***** Extracted material

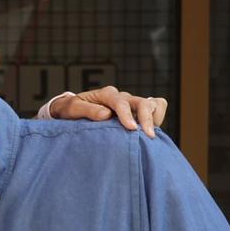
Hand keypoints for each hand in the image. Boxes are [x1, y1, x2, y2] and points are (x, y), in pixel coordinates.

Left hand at [48, 87, 165, 137]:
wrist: (73, 110)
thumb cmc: (71, 110)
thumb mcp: (72, 109)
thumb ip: (88, 111)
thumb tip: (106, 115)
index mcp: (106, 94)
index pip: (121, 102)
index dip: (127, 115)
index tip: (132, 128)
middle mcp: (122, 96)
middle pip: (141, 102)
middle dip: (146, 118)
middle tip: (148, 136)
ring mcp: (131, 103)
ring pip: (152, 103)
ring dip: (154, 118)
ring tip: (150, 135)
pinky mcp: (137, 110)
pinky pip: (157, 107)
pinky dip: (159, 116)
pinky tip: (152, 131)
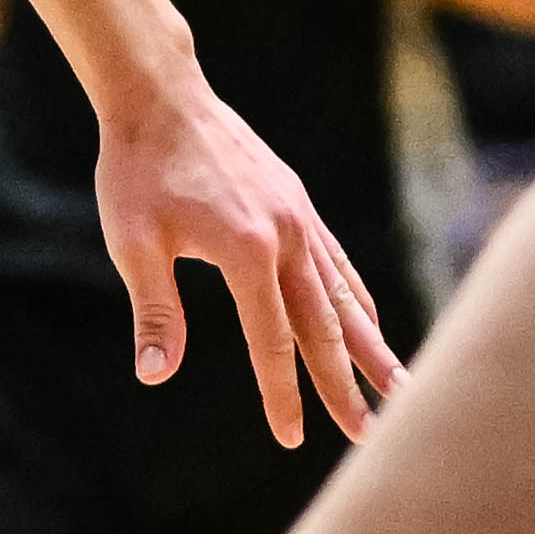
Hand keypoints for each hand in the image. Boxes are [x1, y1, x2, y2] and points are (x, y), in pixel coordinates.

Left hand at [90, 71, 398, 447]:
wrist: (161, 95)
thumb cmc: (138, 171)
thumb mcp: (133, 243)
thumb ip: (154, 311)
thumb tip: (154, 374)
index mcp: (247, 251)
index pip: (272, 340)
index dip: (281, 393)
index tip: (290, 438)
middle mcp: (287, 236)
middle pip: (324, 326)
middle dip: (346, 384)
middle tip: (370, 432)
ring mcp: (299, 218)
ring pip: (344, 295)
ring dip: (370, 345)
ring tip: (401, 386)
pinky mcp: (299, 204)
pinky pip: (338, 262)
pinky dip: (357, 298)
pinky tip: (369, 323)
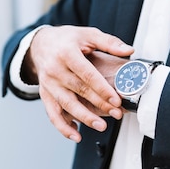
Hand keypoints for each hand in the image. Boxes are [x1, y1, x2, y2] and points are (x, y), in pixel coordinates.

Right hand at [24, 26, 133, 141]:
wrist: (40, 44)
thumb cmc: (67, 39)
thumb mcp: (88, 34)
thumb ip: (109, 42)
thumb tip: (129, 50)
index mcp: (67, 53)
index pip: (87, 74)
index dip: (102, 88)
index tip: (116, 99)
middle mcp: (55, 69)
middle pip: (79, 90)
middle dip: (99, 104)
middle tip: (116, 114)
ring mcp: (48, 84)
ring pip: (66, 104)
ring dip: (84, 118)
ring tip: (100, 126)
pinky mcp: (45, 94)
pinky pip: (52, 113)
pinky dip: (63, 126)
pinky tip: (76, 134)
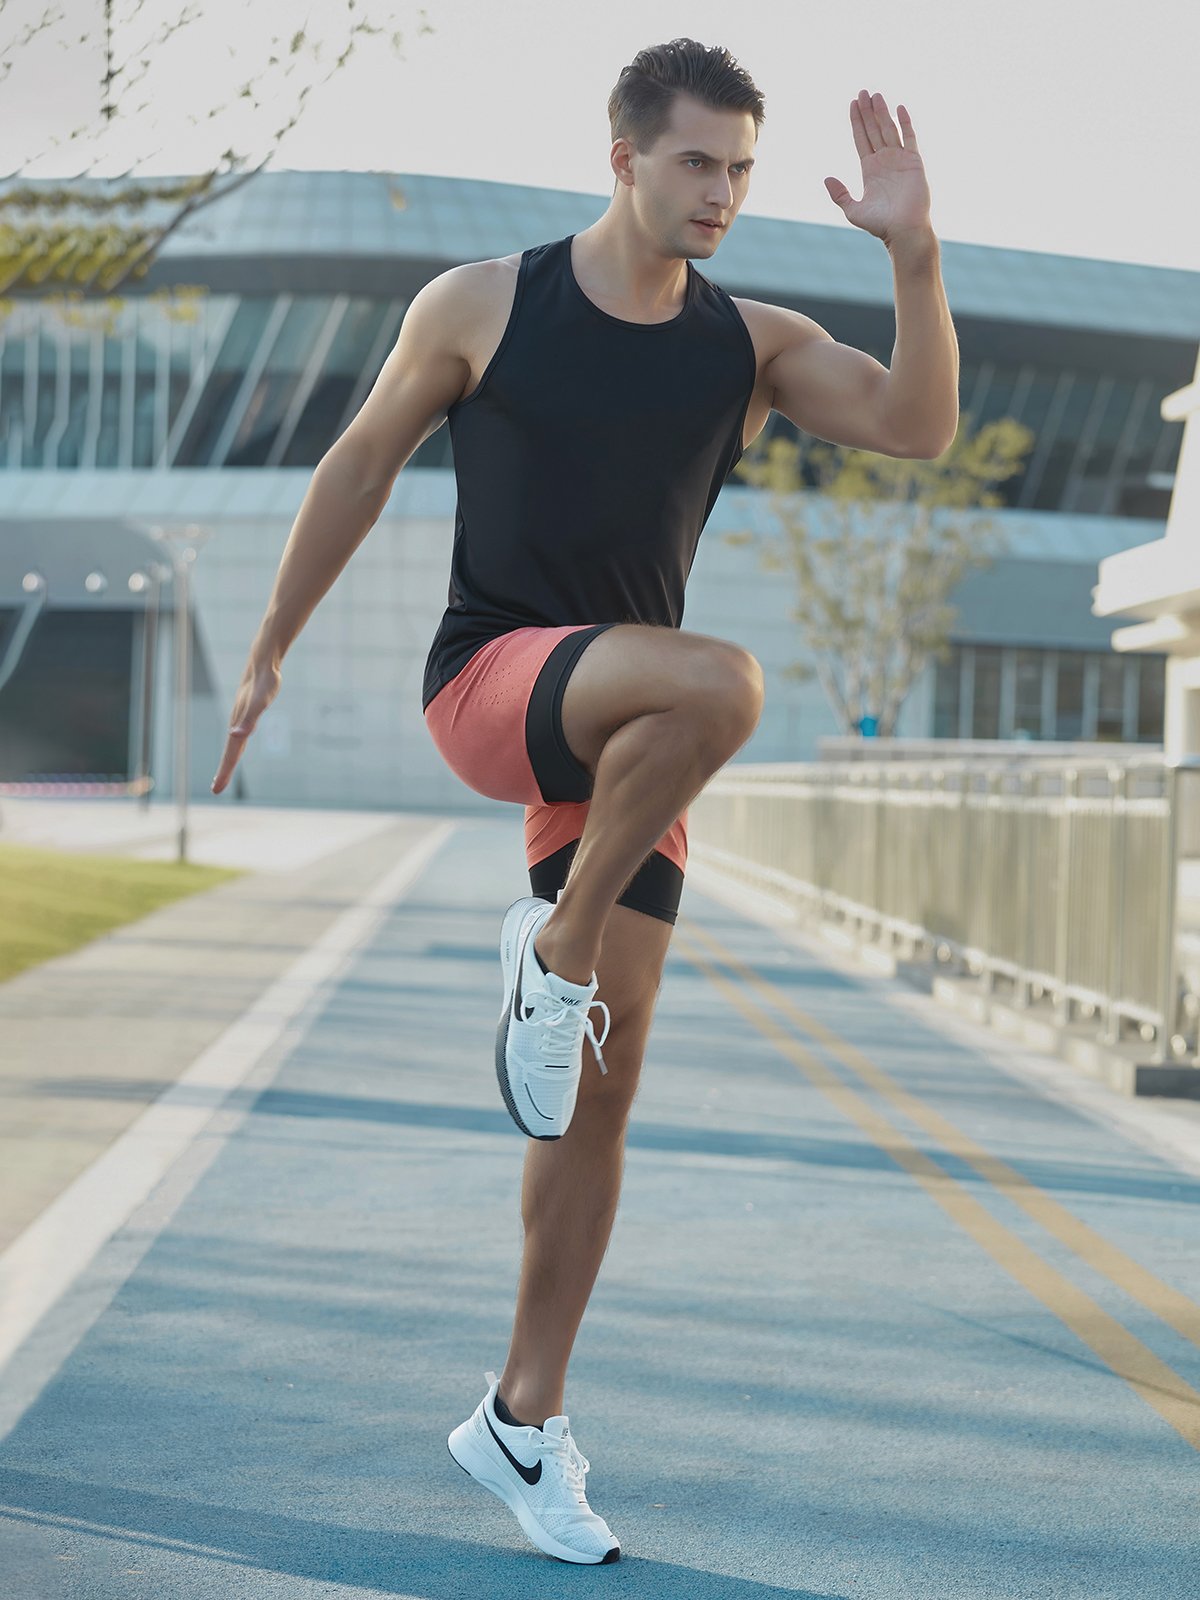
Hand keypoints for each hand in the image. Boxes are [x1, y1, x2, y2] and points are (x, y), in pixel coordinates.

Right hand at [211, 655, 281, 793]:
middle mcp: (237, 724)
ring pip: (233, 744)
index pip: (231, 755)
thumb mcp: (260, 703)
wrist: (262, 662)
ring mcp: (240, 718)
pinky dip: (236, 744)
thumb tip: (236, 735)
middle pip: (229, 753)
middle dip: (224, 772)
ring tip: (224, 773)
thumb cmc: (264, 683)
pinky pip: (239, 734)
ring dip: (228, 759)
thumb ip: (248, 720)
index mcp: (238, 726)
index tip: (216, 790)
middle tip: (216, 789)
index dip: (224, 773)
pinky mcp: (247, 712)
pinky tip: (237, 742)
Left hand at [824, 90, 931, 246]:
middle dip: (867, 111)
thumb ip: (840, 194)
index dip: (856, 122)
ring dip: (882, 112)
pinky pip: (909, 137)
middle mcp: (884, 161)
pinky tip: (899, 108)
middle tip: (862, 92)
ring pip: (889, 129)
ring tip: (875, 95)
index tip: (852, 104)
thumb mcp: (854, 210)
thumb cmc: (880, 224)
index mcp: (870, 170)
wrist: (903, 230)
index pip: (861, 139)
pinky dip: (905, 123)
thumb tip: (827, 178)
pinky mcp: (914, 162)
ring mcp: (899, 159)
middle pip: (874, 130)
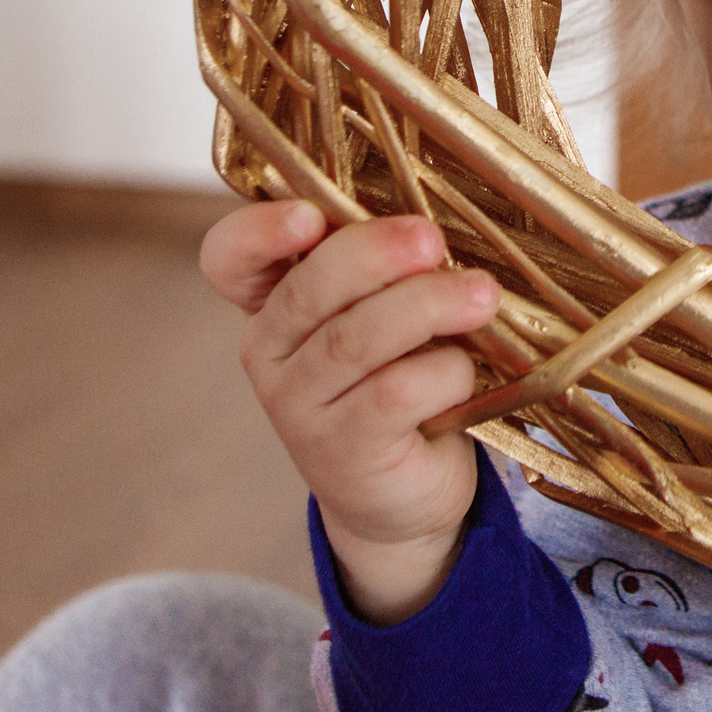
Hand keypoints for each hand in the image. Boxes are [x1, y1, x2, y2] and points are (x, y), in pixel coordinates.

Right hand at [200, 201, 496, 622]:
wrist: (401, 495)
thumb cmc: (399, 380)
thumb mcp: (386, 316)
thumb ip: (390, 272)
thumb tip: (440, 227)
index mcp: (274, 302)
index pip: (229, 259)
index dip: (259, 231)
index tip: (309, 217)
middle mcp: (271, 352)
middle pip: (307, 290)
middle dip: (373, 254)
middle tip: (431, 240)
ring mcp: (298, 406)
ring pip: (354, 340)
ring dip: (425, 307)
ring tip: (482, 295)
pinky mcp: (341, 450)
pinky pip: (393, 395)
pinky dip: (441, 373)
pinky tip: (466, 370)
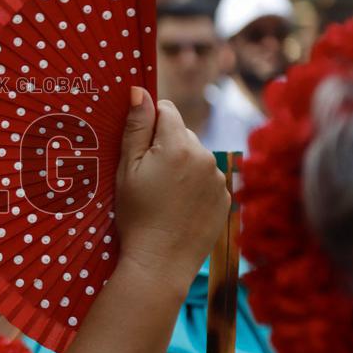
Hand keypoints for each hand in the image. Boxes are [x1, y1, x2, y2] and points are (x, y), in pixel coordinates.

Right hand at [114, 87, 229, 286]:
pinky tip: (180, 205)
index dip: (149, 124)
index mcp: (178, 145)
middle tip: (150, 177)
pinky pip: (208, 177)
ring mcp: (219, 177)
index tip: (140, 149)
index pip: (166, 110)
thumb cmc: (136, 215)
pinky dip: (195, 184)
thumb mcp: (127, 169)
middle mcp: (205, 156)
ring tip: (165, 195)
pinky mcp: (226, 197)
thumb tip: (139, 91)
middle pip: (182, 133)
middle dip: (166, 145)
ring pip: (196, 155)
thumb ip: (135, 127)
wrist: (161, 261)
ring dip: (182, 165)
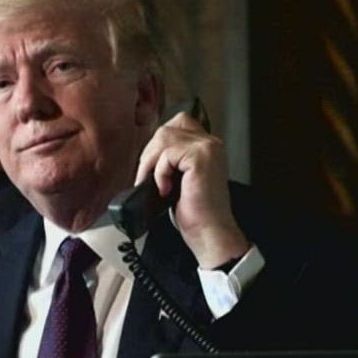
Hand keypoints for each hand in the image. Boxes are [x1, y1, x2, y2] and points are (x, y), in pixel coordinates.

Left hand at [135, 111, 249, 267]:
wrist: (210, 233)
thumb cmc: (196, 214)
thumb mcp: (179, 180)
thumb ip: (170, 161)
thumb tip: (147, 155)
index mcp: (207, 147)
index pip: (176, 124)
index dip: (158, 144)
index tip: (151, 168)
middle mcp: (211, 144)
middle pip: (166, 129)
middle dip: (150, 154)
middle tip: (147, 178)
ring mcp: (208, 148)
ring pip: (164, 137)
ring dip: (152, 163)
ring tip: (157, 184)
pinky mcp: (201, 158)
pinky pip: (167, 154)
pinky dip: (160, 173)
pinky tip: (166, 190)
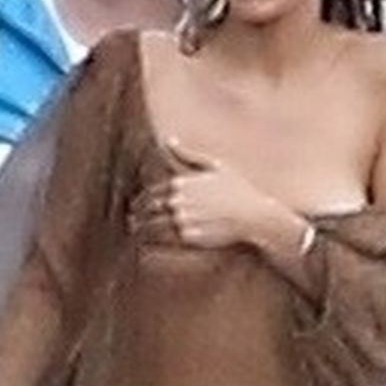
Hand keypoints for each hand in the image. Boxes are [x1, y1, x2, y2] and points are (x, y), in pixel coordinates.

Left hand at [137, 141, 292, 251]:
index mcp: (181, 183)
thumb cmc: (238, 191)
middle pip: (148, 210)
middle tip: (131, 220)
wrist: (255, 218)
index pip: (151, 193)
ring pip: (152, 226)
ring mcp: (183, 220)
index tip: (135, 207)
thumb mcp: (215, 167)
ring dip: (140, 229)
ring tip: (135, 234)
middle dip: (137, 214)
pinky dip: (151, 243)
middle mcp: (179, 201)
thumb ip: (188, 155)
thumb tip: (168, 139)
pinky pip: (163, 241)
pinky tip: (146, 246)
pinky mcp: (188, 238)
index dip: (140, 201)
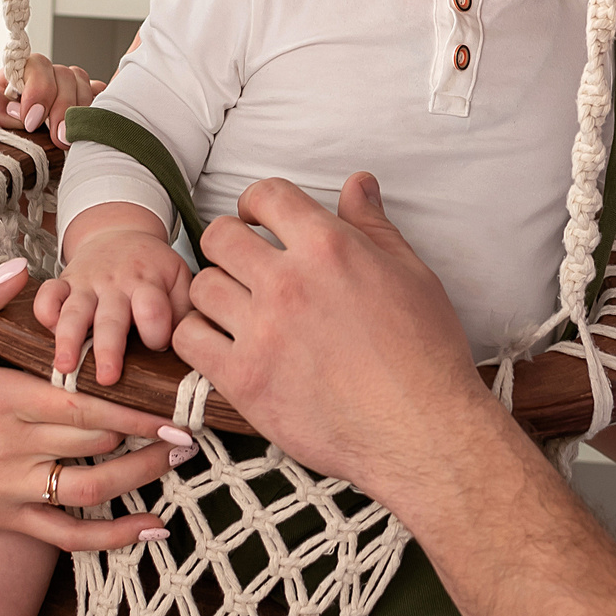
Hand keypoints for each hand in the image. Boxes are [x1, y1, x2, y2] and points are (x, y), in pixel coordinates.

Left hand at [0, 52, 99, 136]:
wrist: (0, 164)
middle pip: (66, 75)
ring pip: (84, 86)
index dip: (38, 90)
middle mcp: (46, 79)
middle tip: (57, 137)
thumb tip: (8, 104)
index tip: (31, 121)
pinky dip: (99, 109)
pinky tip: (94, 125)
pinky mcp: (83, 110)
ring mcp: (67, 93)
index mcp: (18, 75)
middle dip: (62, 107)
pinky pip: (99, 99)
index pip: (37, 65)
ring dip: (80, 113)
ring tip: (70, 141)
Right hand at [0, 261, 180, 550]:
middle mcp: (8, 448)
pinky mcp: (7, 520)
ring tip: (180, 459)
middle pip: (94, 443)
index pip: (78, 403)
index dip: (129, 404)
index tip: (170, 396)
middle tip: (193, 422)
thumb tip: (21, 268)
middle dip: (148, 434)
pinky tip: (154, 528)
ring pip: (90, 490)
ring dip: (141, 477)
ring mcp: (9, 490)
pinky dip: (115, 537)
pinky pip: (69, 536)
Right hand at [36, 208, 193, 384]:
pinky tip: (46, 330)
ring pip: (75, 311)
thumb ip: (185, 312)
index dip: (156, 331)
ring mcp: (87, 283)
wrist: (121, 233)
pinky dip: (44, 310)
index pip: (153, 309)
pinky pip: (48, 294)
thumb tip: (193, 348)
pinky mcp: (64, 282)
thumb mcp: (179, 280)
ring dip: (68, 338)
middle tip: (108, 378)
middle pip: (112, 317)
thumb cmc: (154, 268)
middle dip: (108, 348)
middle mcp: (116, 284)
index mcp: (149, 283)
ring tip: (65, 366)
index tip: (157, 347)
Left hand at [173, 173, 489, 488]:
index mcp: (330, 247)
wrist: (422, 431)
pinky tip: (223, 345)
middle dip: (228, 244)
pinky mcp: (245, 379)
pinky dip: (198, 337)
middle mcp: (289, 281)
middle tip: (242, 266)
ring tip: (234, 309)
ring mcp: (262, 330)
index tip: (258, 221)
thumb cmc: (425, 355)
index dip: (257, 203)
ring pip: (200, 286)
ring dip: (214, 293)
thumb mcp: (411, 274)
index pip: (267, 195)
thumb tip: (357, 184)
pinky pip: (190, 339)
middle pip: (220, 236)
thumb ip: (373, 225)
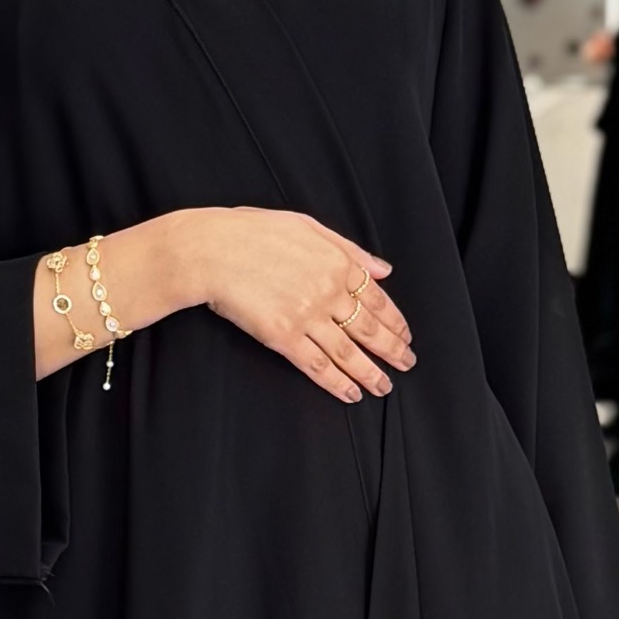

**********

= What needs to be done =
Show each line from the listing above that includes the word "Right".

= Written response =
Right hand at [24, 26, 133, 141]:
Right hand at [211, 655, 281, 793]:
Right hand at [200, 201, 496, 622]:
Right hand at [114, 87, 229, 286]:
Right hand at [0, 261, 180, 550]:
Right hand at [36, 208, 193, 384]:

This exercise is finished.